What is expected:
Listed below are entries; give the number of lines among them that include "koje", and only that number.

BEGIN

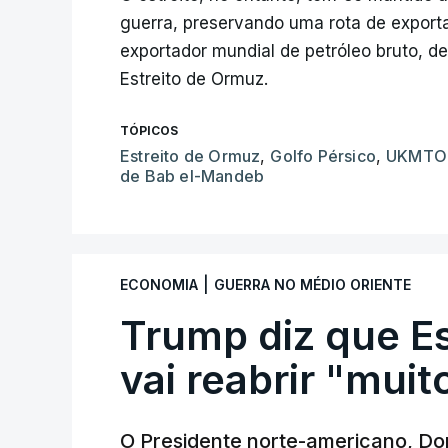
guerra, preservando uma rota de exporta
exportador mundial de petróleo bruto, de
Estreito de Ormuz.
TÓPICOS
Estreito de Ormuz
,
Golfo Pérsico
,
UKMTO
de Bab el-Mandeb
|
ECONOMIA
GUERRA NO MÉDIO ORIENTE
Trump diz que E
vai reabrir "mui
O Presidente norte-americano, Don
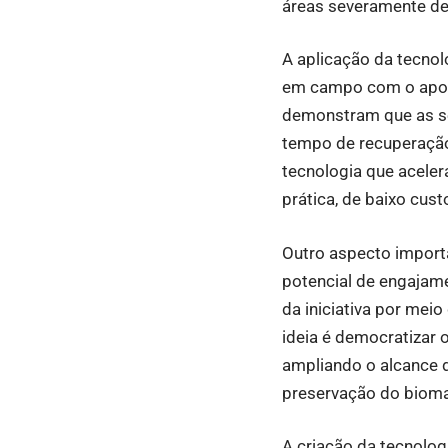
áreas severamente d
A aplicação da tecno
em campo com o apoio
demonstram que as se
tempo de recuperação
tecnologia que acele
prática, de baixo cust
Outro aspecto import
potencial de engajam
da iniciativa por mei
ideia é democratizar 
ampliando o alcance 
preservação do bioma
A criação da tecnolo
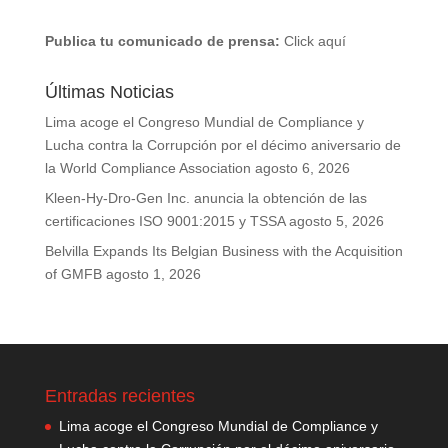
Publica tu comunicado de prensa:
Click aquí
Últimas Noticias
Lima acoge el Congreso Mundial de Compliance y
Lucha contra la Corrupción por el décimo aniversario de
la World Compliance Association
agosto 6, 2026
Kleen-Hy-Dro-Gen Inc. anuncia la obtención de las
certificaciones ISO 9001:2015 y TSSA
agosto 5, 2026
Belvilla Expands Its Belgian Business with the Acquisition
of GMFB
agosto 1, 2026
Entradas recientes
Lima acoge el Congreso Mundial de Compliance y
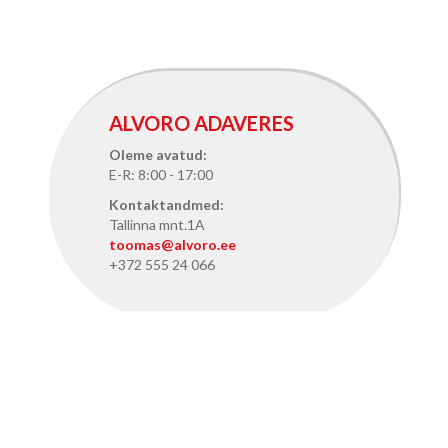
ALVORO ADAVERES
Oleme avatud:
E-R: 8:00 - 17:00
Kontaktandmed:
Tallinna mnt.1A
toomas@alvoro.ee
+372 555 24 066
ALVORO TALLINNAS
Oleme avatud:
E-R: 8:15 - 17:15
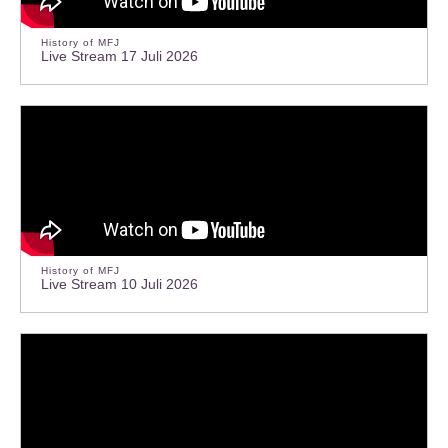
History of MFJ
Live Stream 17 Juli 2026
History of MFJ
Live Stream 10 Juli 2026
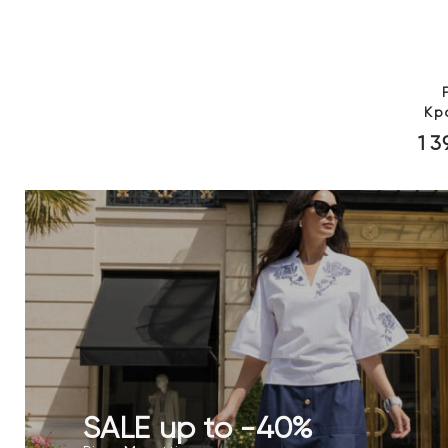
Кр
1 
SALE up to -40%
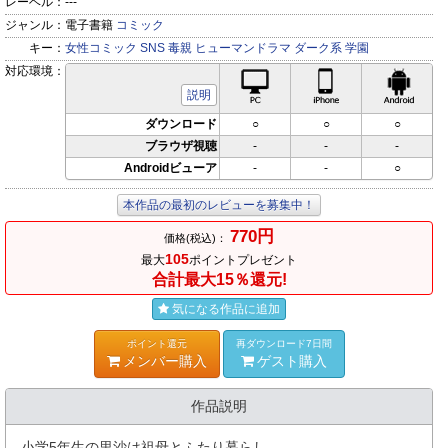
レーベル：
---
ジャンル：
電子書籍
コミック
キー：
女性コミック
SNS
毒親
ヒューマンドラマ
ダーク系
学園
対応環境：
PC対応
iPhone対応
Andr
説明
ダウンロード
○
○
○
ブラウザ視聴
-
-
-
Androidビューア
-
-
○
本作品の最初のレビューを募集中！
770円
価格(税込)：
105
最大
ポイントプレゼント
合計最大15％還元!
気になる作品に追加
ポイント還元
再ダウンロード7日間
メンバー購入
ゲスト購入
作品説明
小学5年生の里沙は祖母とふたり暮らし。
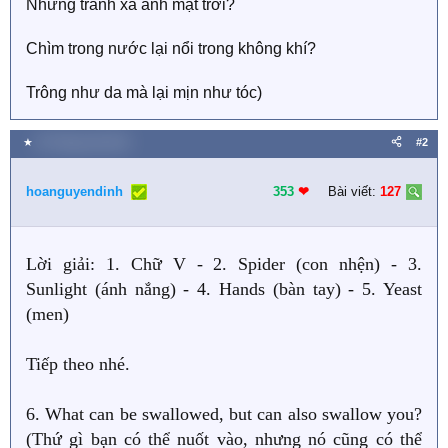
Nhưng tránh xa ánh mặt trời?
Chìm trong nước lại nổi trong không khí?
Trông như da mà lại mịn như tóc)
★
30 Tháng một 2021
#2
hoanguyendinh
353
❤︎
Bài viết:
127
Lời giải: 1. Chữ V - 2. Spider (con nhện) - 3.
Sunlight (ánh nắng) - 4. Hands (bàn tay) - 5. Yeast
(men)
Tiếp theo nhé.
6. What can be swallowed, but can also swallow you?
(Thứ gì bạn có thể nuốt vào, nhưng nó cũng có thể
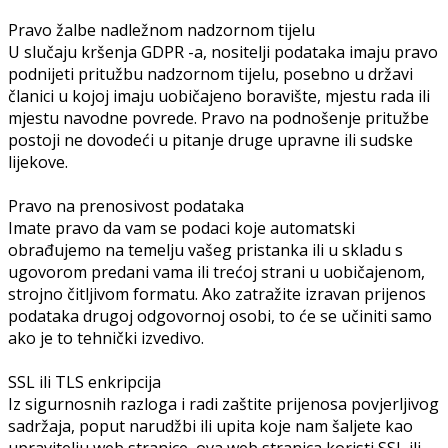
Pravo žalbe nadležnom nadzornom tijelu
U slučaju kršenja GDPR -a, nositelji podataka imaju pravo
podnijeti pritužbu nadzornom tijelu, posebno u državi
članici u kojoj imaju uobičajeno boravište, mjestu rada ili
mjestu navodne povrede. Pravo na podnošenje pritužbe
postoji ne dovodeći u pitanje druge upravne ili sudske
lijekove.
Pravo na prenosivost podataka
Imate pravo da vam se podaci koje automatski
obrađujemo na temelju vašeg pristanka ili u skladu s
ugovorom predani vama ili trećoj strani u uobičajenom,
strojno čitljivom formatu. Ako zatražite izravan prijenos
podataka drugoj odgovornoj osobi, to će se učiniti samo
ako je to tehnički izvedivo.
SSL ili TLS enkripcija
Iz sigurnosnih razloga i radi zaštite prijenosa povjerljivog
sadržaja, poput narudžbi ili upita koje nam šaljete kao
upravitelju web stranice, ova web stranica koristi SSL ili.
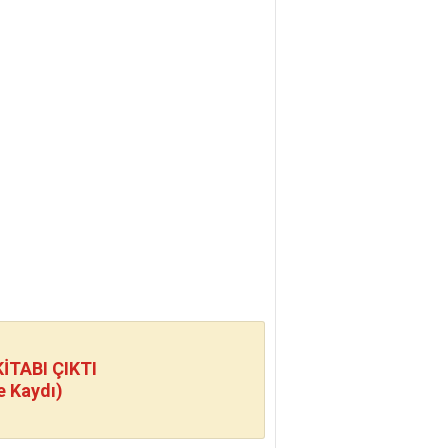
TABI ÇIKTI
e Kaydı)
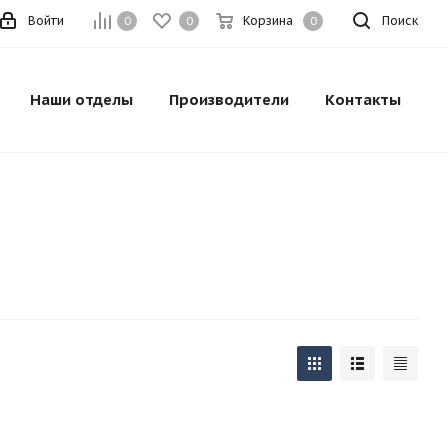
Войти
Корзина
Поиск
0
0
0
Наши отделы
Производители
Контакты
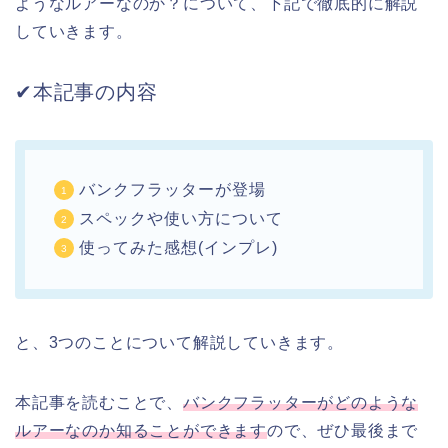
ようなルアーなのか？について、下記で徹底的に解説
していきます。
✔︎本記事の内容
バンクフラッターが登場
スペックや使い方について
使ってみた感想(インプレ)
と、3つのことについて解説していきます。
本記事を読むことで、
バンクフラッターがどのような
ルアーなのか知ることができます
ので、ぜひ最後まで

END

The completed task:
2